Step One: Write down the who, what, when, where and how of the emotionally transformative event or moment. Write as many factual and observational details as you can. Write every detail you can recall, nothing is too small to describe. Write both the positive and negative facts and observations. If you run out of things to say before time is up, zoom out and/or zoom in, whichever one offers more recollections. An example of zooming out is: What was going on in the world at the time? An example of zooming in is: What were you or other people wearing? What did you see, hear, smell, touch, taste?
Step Two: Write about how this event affected you emotionally at the time. Explore your internal landscape. Link your feelings to the specific facts you described in the first step. What did you feel? Why did you feel this way? How did these feelings about this situation impact the rest of your life? If you run out of things to say before the time is up, look at a line you already wrote and ask yourself: What else is this connected to?

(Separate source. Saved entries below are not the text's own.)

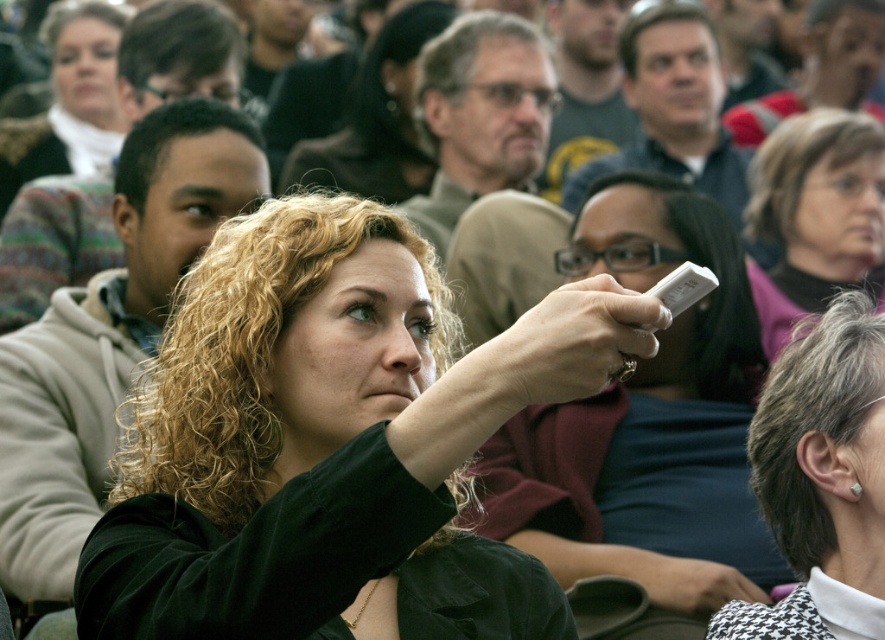
Question: Is the position of black fabric shirt at center less distant than that of blonde curly hair at center?

Choices:
 (A) yes
 (B) no

Answer: (A)

Question: Does purple turtleneck sweater at upper right have a greater width compared to matte black hoodie at upper left?

Choices:
 (A) no
 (B) yes

Answer: (A)

Question: Which object is closer to the camera taking this photo?

Choices:
 (A) purple turtleneck sweater at upper right
 (B) black fabric shirt at center
 (C) matte black phone at center

Answer: (C)

Question: Which object is positioned closest to the matte gray shirt at upper center?

Choices:
 (A) matte black hoodie at upper left
 (B) white houndstooth blazer at lower right

Answer: (A)

Question: Which point is closer to the camera taking this photo?

Choices:
 (A) (647, 35)
 (B) (637, 225)
 (C) (805, 589)
 (D) (437, 4)

Answer: (C)

Question: Can you confirm if matte black phone at center is bigger than matte black hoodie at upper left?

Choices:
 (A) yes
 (B) no

Answer: (A)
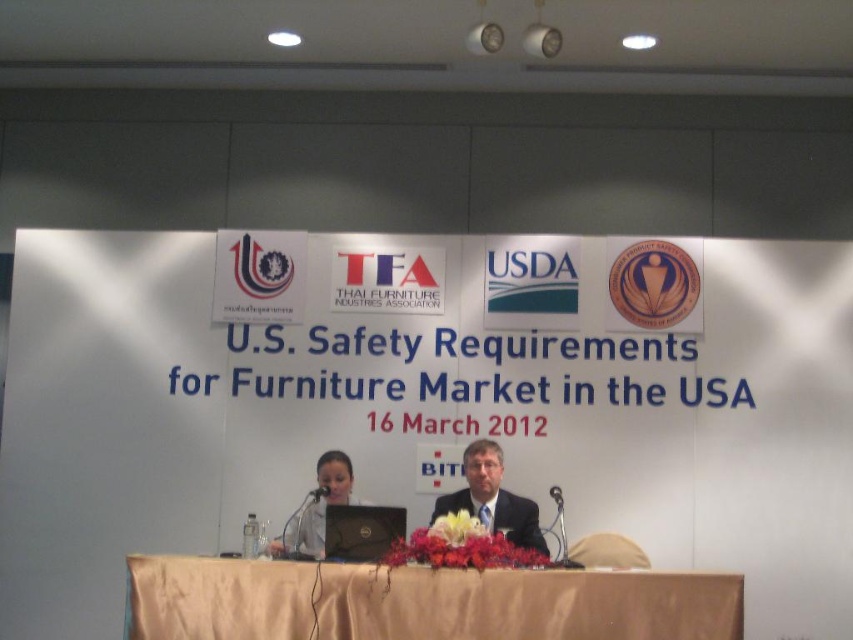
You are attending a conference about U.S. furniture safety standards and notice two points marked on the presentation screen. Which point, point (x=456, y=616) or point (x=467, y=474), is nearer to you as you sit in the audience?

Point (x=456, y=616) is closer to the viewer than point (x=467, y=474).

You are an attendee at this conference. You need to present your credentials to the person wearing the dark suit at center. However, you also have a black matte laptop at center that you need to keep on your lap. Can you comfortably present your credentials while keeping the laptop on your lap?

The dark suit at center is bigger than the black matte laptop at center, so the person in the dark suit at center has a larger physical presence. This might make it challenging to simultaneously present credentials and keep the laptop on your lap, as the laptop is smaller and may require more focus to handle while addressing someone larger in front of you.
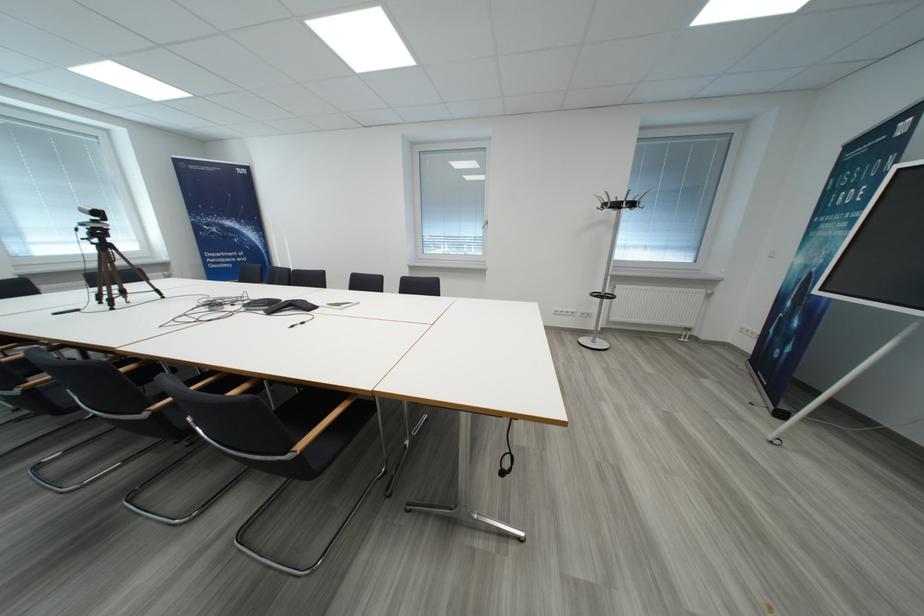
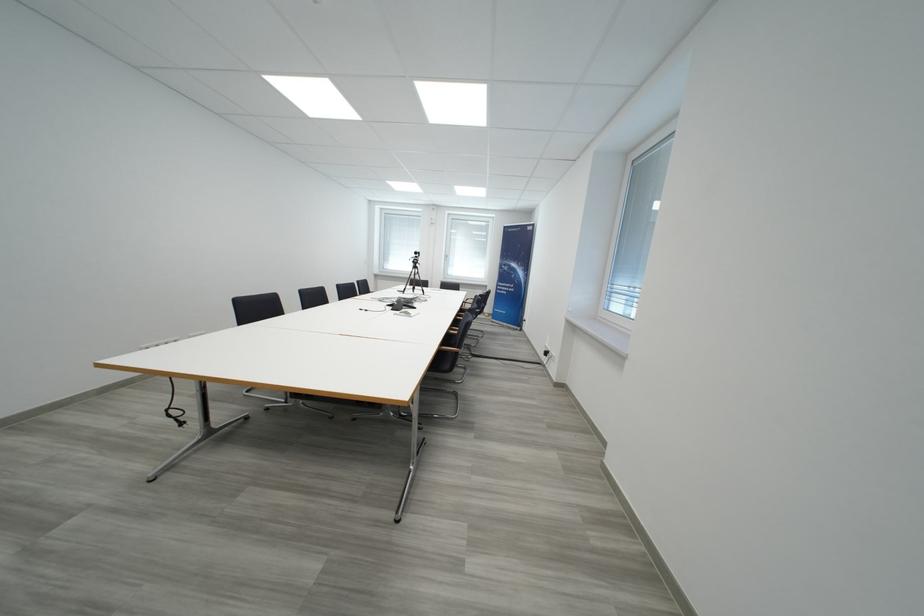
Locate, in the second image, the point that corresponds to pixel 130 294 in the first image.

(420, 291)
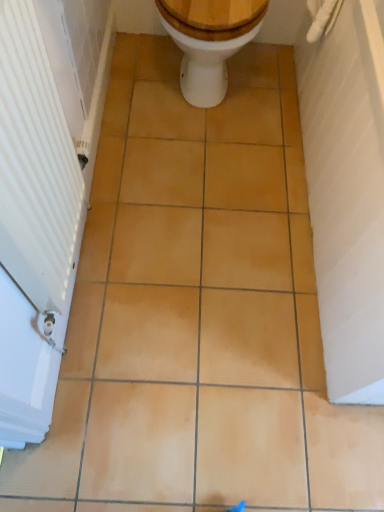
Image resolution: width=384 pixels, height=512 pixels. What do you see at coordinates (209, 41) in the screenshot? I see `white glossy toilet at center` at bounding box center [209, 41].

The image size is (384, 512). Identify the location of white glossy toilet at center. (209, 41).

Where is `white ribbed radiator at left`? white ribbed radiator at left is located at coordinates (33, 227).

This screenshot has width=384, height=512. What do you see at coordinates (33, 227) in the screenshot?
I see `white ribbed radiator at left` at bounding box center [33, 227].

Where is `white glossy toilet at center`? This screenshot has height=512, width=384. white glossy toilet at center is located at coordinates (209, 41).

Between white ribbed radiator at left and white glossy toilet at center, which one appears on the left side from the viewer's perspective?

white ribbed radiator at left.

Consider the image. Is white ribbed radiator at left further to the viewer compared to white glossy toilet at center?

That is False.

Which is behind, point (51, 100) or point (202, 74)?

Point (202, 74)

From the image's perspective, between white ribbed radiator at left and white glossy toilet at center, which one is located above?

From the image's view, white glossy toilet at center is above.

From a real-world perspective, which object stands above the other?

In real-world perspective, white ribbed radiator at left is above.

Between white ribbed radiator at left and white glossy toilet at center, which one has smaller width?

white ribbed radiator at left.

Does white ribbed radiator at left have a lesser height compared to white glossy toilet at center?

In fact, white ribbed radiator at left may be taller than white glossy toilet at center.

Is white ribbed radiator at left smaller than white glossy toilet at center?

Yes, white ribbed radiator at left is smaller than white glossy toilet at center.

Is white glossy toilet at center surrounded by white ribbed radiator at left?

No, white glossy toilet at center is located outside of white ribbed radiator at left.

Is white ribbed radiator at left positioned far away from white glossy toilet at center?

No, white ribbed radiator at left is not far away from white glossy toilet at center.

Is white ribbed radiator at left facing away from white glossy toilet at center?

white ribbed radiator at left does not have its back to white glossy toilet at center.

Identify the location of toilet directly beneath the white ribbed radiator at left (from a real-world perspective). (209, 41).

Is white glossy toilet at center at the left side of white ribbed radiator at left?

Incorrect, white glossy toilet at center is not on the left side of white ribbed radiator at left.

Considering their positions, is white glossy toilet at center located in front of or behind white ribbed radiator at left?

white glossy toilet at center is positioned farther from the viewer than white ribbed radiator at left.

Which is less distant, (194, 81) or (5, 75)?

The point (5, 75) is in front.

From the image's perspective, would you say white glossy toilet at center is positioned over white ribbed radiator at left?

Yes, from the image's perspective, white glossy toilet at center is over white ribbed radiator at left.

From a real-world perspective, between white glossy toilet at center and white ribbed radiator at left, who is vertically lower?

From a 3D spatial view, white glossy toilet at center is below.

Is white glossy toilet at center wider or thinner than white ribbed radiator at left?

Considering their sizes, white glossy toilet at center looks broader than white ribbed radiator at left.

Which of these two, white glossy toilet at center or white ribbed radiator at left, stands taller?

With more height is white ribbed radiator at left.

Looking at this image, is white glossy toilet at center bigger or smaller than white ribbed radiator at left?

In the image, white glossy toilet at center appears to be larger than white ribbed radiator at left.

Is white glossy toilet at center outside of white ribbed radiator at left?

Yes, white glossy toilet at center is not within white ribbed radiator at left.

Are white glossy toilet at center and white ribbed radiator at left beside each other?

They are not placed beside each other.

Is white glossy toilet at center turned away from white ribbed radiator at left?

white glossy toilet at center does not have its back to white ribbed radiator at left.

Can you tell me how much white glossy toilet at center and white ribbed radiator at left differ in facing direction?

The facing directions of white glossy toilet at center and white ribbed radiator at left are 89.1 degrees apart.

This screenshot has width=384, height=512. I want to click on screen door that is in front of the white glossy toilet at center, so click(33, 227).

This screenshot has height=512, width=384. Identify the location of screen door on the left of white glossy toilet at center. (33, 227).

Find the location of a particular element. screen door that is below the white glossy toilet at center (from the image's perspective) is located at coordinates (33, 227).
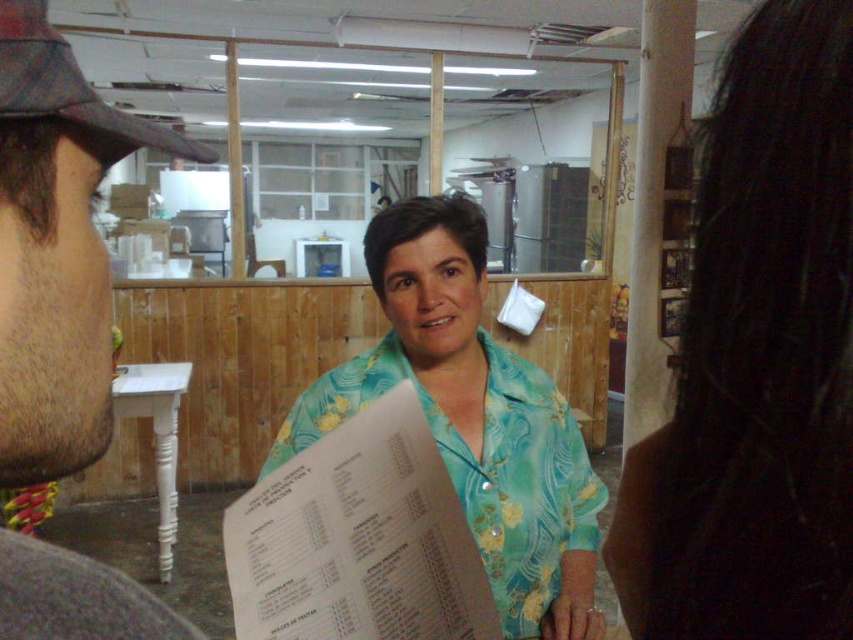
Between point (163, 144) and point (585, 496), which one is positioned behind?

The point (585, 496) is more distant.

This screenshot has height=640, width=853. What do you see at coordinates (55, 250) in the screenshot?
I see `brown fuzzy hat at left` at bounding box center [55, 250].

Is point (16, 17) in front of point (471, 321)?

Yes, point (16, 17) is closer to viewer.

This screenshot has height=640, width=853. I want to click on brown fuzzy hat at left, so click(x=55, y=250).

In the scene shown: Does blue floral shirt at center have a larger size compared to turquoise floral shirt at center?

No.

Can you confirm if blue floral shirt at center is positioned to the left of turquoise floral shirt at center?

In fact, blue floral shirt at center is to the right of turquoise floral shirt at center.

Find the location of a particular element. blue floral shirt at center is located at coordinates (757, 362).

Between blue floral shirt at center and brown fuzzy hat at left, which one is positioned higher?

Positioned higher is brown fuzzy hat at left.

Is blue floral shirt at center smaller than brown fuzzy hat at left?

Correct, blue floral shirt at center occupies less space than brown fuzzy hat at left.

This screenshot has width=853, height=640. What do you see at coordinates (757, 362) in the screenshot? I see `blue floral shirt at center` at bounding box center [757, 362].

This screenshot has width=853, height=640. I want to click on blue floral shirt at center, so click(x=757, y=362).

Step Three: Write about your perspective on this event now. Explore the things you know now that you didn’t know before this happened. How and when did your knowing change? What meaning do you assign to this experience? What questions remain? How does this experience connect to other experiences in your life, to other people’s experiences, to the human condition?
Step Four: Using the notes you’ve taken, write a piece about the memory, event, or situation you’re describing. It can be any form you like: a letter, poem, essay, short story, whatever form you like.